Usage instructions¶
PickET is a modular library that provides a variety of workflows for particle-picking in cryo-electron tomograms.
A typical PickET run comprises two steps - S1 and S2, described in more detail below.
Note
We strongly recommend running all the steps described below on a single computing node (a local workstation or a remote computing cluster). Several intermediate files are generated at different stages in the pipeline. These files contain pointers to the input data which is required for downstream processes. These pointers may not work if the data is transferred to a different computing system.
Warning
Make sure to activate the environment before running PickET. See create and activate virtual environment for more details.
S1 - Generate semantic segmentation¶
The first step (S1, semantic segmentation) identifies voxels corresponding to particles in each input tomogram. This step involves three feature extraction modes (FFTs
, Gabor
, and intensities
) and two clustering algorithms (KMeans
and GMM
) to classify each voxel as a particle or background. In total, this generates six semantic segmentations for each input tomogram, corresponding to every combination of feature extraction mode and clustering algorithm. The users may then proceed with one or more of these six segmentations for the second step.
Note
That a workflow that generates the most optimal segmentation for a given tomogram may not necessarily generate the most optimal segmentations for all tomograms in that dataset.
The output segmentations generated from S1 can be visualized by following the instructions in visualizing the output segmentations. From all the segmentations generated from S1 for a given tomogram, identify the segmentation(s) in which particles are well separated from the background. More than one segmentation may be chosen for the next step. Follow the instructions in obtaining particle cluster ID to get the voxel value for the voxel corresponding to particles in the segmentation.
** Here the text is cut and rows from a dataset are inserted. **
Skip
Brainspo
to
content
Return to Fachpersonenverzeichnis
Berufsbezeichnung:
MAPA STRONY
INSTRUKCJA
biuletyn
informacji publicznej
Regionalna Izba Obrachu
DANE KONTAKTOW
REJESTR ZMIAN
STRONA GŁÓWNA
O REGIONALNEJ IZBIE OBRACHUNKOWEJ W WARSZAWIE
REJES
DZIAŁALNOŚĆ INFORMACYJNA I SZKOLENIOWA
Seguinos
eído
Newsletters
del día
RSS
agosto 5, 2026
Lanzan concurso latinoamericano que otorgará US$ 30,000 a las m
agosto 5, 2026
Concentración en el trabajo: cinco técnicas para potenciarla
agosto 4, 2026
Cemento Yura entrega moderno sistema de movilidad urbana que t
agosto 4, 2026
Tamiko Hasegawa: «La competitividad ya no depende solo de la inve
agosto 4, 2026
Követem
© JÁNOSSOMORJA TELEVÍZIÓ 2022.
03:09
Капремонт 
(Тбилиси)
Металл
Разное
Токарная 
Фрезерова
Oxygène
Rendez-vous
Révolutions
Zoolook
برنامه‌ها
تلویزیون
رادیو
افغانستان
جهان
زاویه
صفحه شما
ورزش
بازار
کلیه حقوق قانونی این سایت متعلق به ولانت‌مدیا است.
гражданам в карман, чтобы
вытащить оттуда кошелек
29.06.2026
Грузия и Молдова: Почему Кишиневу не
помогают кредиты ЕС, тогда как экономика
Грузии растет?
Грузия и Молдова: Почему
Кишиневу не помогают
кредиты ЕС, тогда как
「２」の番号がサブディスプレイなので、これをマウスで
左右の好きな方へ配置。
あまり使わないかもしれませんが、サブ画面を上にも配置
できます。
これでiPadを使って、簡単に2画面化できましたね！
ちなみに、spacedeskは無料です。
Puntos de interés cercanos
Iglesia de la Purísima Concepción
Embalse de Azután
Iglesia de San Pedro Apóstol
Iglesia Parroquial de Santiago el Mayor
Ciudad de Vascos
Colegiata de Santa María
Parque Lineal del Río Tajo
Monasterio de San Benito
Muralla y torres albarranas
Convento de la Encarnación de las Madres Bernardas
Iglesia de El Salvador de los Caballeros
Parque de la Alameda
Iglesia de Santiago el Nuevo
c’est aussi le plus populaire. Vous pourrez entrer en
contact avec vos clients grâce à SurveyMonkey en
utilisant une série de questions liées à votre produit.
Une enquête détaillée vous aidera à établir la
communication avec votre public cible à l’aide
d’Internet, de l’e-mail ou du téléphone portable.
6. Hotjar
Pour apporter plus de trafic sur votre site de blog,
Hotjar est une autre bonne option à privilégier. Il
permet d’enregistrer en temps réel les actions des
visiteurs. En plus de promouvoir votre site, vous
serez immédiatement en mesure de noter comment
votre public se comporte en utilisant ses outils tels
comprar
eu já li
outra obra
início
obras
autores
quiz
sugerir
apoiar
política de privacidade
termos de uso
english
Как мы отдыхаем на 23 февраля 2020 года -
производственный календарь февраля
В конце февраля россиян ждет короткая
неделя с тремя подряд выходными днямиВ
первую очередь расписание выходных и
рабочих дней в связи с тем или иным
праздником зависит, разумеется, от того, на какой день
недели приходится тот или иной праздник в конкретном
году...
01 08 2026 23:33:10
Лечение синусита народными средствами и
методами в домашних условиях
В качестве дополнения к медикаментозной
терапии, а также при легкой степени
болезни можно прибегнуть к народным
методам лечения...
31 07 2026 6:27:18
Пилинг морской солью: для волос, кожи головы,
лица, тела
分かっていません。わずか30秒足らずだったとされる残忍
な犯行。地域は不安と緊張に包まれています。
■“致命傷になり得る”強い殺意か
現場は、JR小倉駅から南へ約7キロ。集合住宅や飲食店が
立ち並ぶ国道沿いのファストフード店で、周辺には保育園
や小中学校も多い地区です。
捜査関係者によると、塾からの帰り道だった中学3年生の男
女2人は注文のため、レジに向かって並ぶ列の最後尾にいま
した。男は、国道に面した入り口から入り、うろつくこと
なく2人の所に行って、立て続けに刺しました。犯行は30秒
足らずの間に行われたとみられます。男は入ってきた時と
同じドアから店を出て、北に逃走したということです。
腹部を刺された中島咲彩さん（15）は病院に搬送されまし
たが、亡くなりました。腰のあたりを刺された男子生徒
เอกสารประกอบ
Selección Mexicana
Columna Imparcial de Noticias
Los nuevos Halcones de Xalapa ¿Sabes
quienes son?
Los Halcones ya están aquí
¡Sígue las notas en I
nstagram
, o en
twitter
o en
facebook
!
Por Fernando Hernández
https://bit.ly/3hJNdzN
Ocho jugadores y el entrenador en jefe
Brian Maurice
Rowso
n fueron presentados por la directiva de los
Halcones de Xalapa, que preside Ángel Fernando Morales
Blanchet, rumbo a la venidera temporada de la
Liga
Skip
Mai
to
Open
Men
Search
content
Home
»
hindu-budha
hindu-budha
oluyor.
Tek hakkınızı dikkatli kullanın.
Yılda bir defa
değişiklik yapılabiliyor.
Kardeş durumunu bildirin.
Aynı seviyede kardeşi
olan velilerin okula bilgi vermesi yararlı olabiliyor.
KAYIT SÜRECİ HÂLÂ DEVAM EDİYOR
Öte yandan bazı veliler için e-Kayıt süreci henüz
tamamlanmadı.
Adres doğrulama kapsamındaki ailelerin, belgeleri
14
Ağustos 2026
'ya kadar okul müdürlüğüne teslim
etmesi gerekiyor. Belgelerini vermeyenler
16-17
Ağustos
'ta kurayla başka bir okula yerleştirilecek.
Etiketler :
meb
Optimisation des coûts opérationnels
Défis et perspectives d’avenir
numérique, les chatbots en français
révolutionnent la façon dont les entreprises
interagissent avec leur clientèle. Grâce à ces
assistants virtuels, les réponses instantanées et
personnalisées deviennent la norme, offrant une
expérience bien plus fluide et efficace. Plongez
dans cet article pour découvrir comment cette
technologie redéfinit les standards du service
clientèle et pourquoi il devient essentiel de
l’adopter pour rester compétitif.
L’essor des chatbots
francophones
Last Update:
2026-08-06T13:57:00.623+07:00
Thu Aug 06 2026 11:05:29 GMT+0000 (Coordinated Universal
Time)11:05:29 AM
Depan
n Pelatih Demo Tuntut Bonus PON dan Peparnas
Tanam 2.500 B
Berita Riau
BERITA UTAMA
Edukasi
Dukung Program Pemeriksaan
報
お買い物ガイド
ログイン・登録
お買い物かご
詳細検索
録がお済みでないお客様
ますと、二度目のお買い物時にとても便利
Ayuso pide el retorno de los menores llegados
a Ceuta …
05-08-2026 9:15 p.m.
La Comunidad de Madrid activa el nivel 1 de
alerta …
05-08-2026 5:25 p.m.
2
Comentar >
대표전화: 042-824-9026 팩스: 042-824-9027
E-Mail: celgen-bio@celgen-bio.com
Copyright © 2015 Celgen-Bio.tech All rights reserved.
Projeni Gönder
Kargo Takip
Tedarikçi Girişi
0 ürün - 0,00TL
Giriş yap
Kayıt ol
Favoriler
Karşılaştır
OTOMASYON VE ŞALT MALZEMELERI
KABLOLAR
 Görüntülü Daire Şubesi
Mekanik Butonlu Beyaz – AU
This value is specific for each segmentation and is passed as an input (particle_cluster_id
) for S2.
Inputs for S1 | How to run S1? | Outputs
Visualizing the output segmentations | Obtaining particle cluster ID
S2 - Localize particles¶
In the second step (S2, particle localization), particle segmentations are obtained using two segmentation methods (connected component labeling
and watershed segmentation
), allowing the user to choose between the two. The centroids of predicted particles are provided as output. Users also have the option to obtain subtomograms enclosing the predicted particles for downstream subtomogram averaging.